EU-Kommissar plant neue Gesetze

von Redaktion LZ
Freitag, 27. Juli 2007
LZ|NET. Im Gegensatz zu ihren männlichen Kollegen verdienen deutsche Frauen in Europa besonders wenig. Das möchte die EU-Kommission künftig ändern.



Dass die Gehaltszettel von Männern und Frauen in gleichen Positionen unterschiedlich ausfallen, ist seit langem bekannt. Jetzt möchte Vladimir Spidla gegensteuern. Erste Gesetzesvorschläge könnten nächstes Jahr auf den Tisch kommen, kündigte der Brüsseler EU-Arbeitskommissar kürzlich an. Dabei beruft er sich auf das Europäische Gesetz, das seit 1957 die Gleichbehandlung und -bezahlung beider Geschlechter vorschreibt. Konkrete Schritte nannte Spidla jedoch vorerst nicht, stellte aber verschiedene Optionen in den Raum.

Eine Möglichkeit wäre etwa, vorbildliche Konzerne, die Frauen in der Bezahlung gleichstellten, durch ein Logo auszuzeichnen.

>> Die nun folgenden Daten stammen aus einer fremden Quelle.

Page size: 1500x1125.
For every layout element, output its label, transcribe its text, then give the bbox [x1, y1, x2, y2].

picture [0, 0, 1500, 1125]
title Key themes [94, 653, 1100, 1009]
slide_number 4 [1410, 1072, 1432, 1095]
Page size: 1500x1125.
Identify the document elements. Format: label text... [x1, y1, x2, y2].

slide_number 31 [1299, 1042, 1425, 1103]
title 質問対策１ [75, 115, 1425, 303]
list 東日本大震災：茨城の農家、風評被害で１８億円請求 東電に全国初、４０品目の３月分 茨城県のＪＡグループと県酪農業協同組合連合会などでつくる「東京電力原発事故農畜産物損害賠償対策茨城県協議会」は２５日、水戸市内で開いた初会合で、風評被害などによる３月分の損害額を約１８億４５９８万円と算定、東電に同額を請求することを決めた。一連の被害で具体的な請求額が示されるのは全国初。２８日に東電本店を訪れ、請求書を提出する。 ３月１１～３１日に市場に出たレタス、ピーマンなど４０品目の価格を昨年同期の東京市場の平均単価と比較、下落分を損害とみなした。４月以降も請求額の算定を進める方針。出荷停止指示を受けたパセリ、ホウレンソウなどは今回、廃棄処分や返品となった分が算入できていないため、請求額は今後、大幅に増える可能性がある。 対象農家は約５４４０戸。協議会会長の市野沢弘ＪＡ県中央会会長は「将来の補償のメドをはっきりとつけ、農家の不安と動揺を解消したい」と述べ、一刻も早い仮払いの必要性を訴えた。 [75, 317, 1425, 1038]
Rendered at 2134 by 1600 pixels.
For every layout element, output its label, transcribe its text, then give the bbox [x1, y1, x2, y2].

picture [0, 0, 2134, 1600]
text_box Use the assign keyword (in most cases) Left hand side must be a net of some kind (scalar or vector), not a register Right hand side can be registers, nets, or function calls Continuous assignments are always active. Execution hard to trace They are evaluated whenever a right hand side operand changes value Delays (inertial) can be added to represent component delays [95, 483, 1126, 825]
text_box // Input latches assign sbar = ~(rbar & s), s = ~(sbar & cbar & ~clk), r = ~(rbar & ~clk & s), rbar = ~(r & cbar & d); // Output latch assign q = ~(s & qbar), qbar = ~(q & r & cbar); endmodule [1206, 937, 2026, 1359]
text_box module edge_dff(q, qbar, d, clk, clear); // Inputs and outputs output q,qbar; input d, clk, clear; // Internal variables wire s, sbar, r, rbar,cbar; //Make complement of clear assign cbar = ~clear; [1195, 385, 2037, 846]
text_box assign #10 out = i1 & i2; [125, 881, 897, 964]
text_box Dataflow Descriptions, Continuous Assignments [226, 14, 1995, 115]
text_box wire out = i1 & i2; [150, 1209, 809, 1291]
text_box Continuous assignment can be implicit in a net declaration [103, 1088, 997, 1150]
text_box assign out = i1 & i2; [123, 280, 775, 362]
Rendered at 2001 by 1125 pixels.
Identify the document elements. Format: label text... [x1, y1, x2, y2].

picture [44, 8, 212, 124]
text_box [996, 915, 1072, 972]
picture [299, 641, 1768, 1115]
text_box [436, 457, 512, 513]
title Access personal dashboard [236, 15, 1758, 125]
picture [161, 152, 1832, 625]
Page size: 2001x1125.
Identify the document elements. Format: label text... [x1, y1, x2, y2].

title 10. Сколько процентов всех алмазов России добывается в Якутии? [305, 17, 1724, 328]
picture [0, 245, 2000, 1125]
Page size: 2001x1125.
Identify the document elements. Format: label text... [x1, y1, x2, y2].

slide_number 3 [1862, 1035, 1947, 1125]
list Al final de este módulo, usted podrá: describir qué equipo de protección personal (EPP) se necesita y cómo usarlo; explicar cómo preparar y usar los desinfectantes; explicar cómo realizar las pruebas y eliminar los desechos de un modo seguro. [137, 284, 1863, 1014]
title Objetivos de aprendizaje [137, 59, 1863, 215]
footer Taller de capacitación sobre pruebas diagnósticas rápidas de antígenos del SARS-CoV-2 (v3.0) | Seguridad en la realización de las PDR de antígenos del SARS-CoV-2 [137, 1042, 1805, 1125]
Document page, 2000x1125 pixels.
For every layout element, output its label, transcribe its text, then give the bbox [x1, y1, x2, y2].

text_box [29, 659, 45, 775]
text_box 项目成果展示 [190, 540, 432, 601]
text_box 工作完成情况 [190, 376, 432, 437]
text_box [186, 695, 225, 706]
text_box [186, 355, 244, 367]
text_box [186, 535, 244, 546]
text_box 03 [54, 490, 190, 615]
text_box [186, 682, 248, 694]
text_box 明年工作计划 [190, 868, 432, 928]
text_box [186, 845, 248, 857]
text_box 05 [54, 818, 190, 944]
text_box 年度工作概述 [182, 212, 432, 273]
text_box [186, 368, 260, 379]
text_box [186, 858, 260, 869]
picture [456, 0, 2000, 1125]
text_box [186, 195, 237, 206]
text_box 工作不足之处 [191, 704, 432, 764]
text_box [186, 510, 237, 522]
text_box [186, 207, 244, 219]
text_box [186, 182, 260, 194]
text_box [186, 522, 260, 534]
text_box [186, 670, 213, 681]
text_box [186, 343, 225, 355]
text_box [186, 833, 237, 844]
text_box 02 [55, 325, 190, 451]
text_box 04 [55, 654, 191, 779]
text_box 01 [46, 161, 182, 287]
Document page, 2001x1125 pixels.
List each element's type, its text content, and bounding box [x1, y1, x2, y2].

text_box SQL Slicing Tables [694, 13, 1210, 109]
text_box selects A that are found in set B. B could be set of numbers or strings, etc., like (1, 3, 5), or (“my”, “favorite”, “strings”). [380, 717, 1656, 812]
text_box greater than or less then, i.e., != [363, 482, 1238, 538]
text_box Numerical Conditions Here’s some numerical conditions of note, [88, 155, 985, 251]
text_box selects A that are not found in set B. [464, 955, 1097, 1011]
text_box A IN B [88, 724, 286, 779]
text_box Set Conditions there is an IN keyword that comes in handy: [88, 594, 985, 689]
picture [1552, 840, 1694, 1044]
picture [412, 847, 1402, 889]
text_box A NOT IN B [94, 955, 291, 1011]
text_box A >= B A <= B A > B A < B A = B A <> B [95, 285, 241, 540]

Eine weitergehende könnte sein, einen verbindlichen Vaterschaftsurlaub einzuführen. Schließlich seien Frauen oft in schlechter bezahlten Funktionen tätig, weil Kinder ihre Karriere unterbrechen, wenn nicht sogar völlig stoppen. Darüber hinaus plant Spidla, die Arbeitnehmerinnen stärker über ihre Rechte zu informieren.

Bei seinen Ausführungen hat der Europa-Politiker vor allem Deutschland im Blick. Denn zwischen München und Flensburg ist das Lohngefälle besonders groß. Das untermauert die EU-Kommission mit einer eigenen Studie. Demnach verdienen deutsche Frauen pro Stunde durchschnittlich 22 Prozent weniger als ihre männlichen Kollegen. Das europäische Mittel liegt bei 15 Prozent. Nur in Zypern, Estland und der Slowakei stehen Frauen noch schlechter da. Dafür spielen diverse Gründe eine Rolle. Generell sind die Unterschiede in den Staaten besonders eklatant, wo die Frauenerwerbsquote wie in Deutschland niedrig ausfällt und weniger Vollzeit gearbeitet wird. Laut EU-Untersuchung ist hierzulande mit 45 Prozent die Teilzeitquote der weiblichen Beschäftigten - nach den Niederlanden - am höchsten.

Dies erklärt Spidla unter anderem mit häufigen Brüchen im Lebenslauf - nicht zuletzt durch die ungleiche Aufgabenverteilung bei Familien mit Kindern. Als Mütter verdienen Frauen deutlich weniger. So beträgt der Lohnunterschied zwischen den Geschlechtern in der Altersgruppe unter 30 Jahren gerade mal 7 Prozent. Dagegen ist die Differenz bei 30- bis 39-Jährigen dreimal so hoch.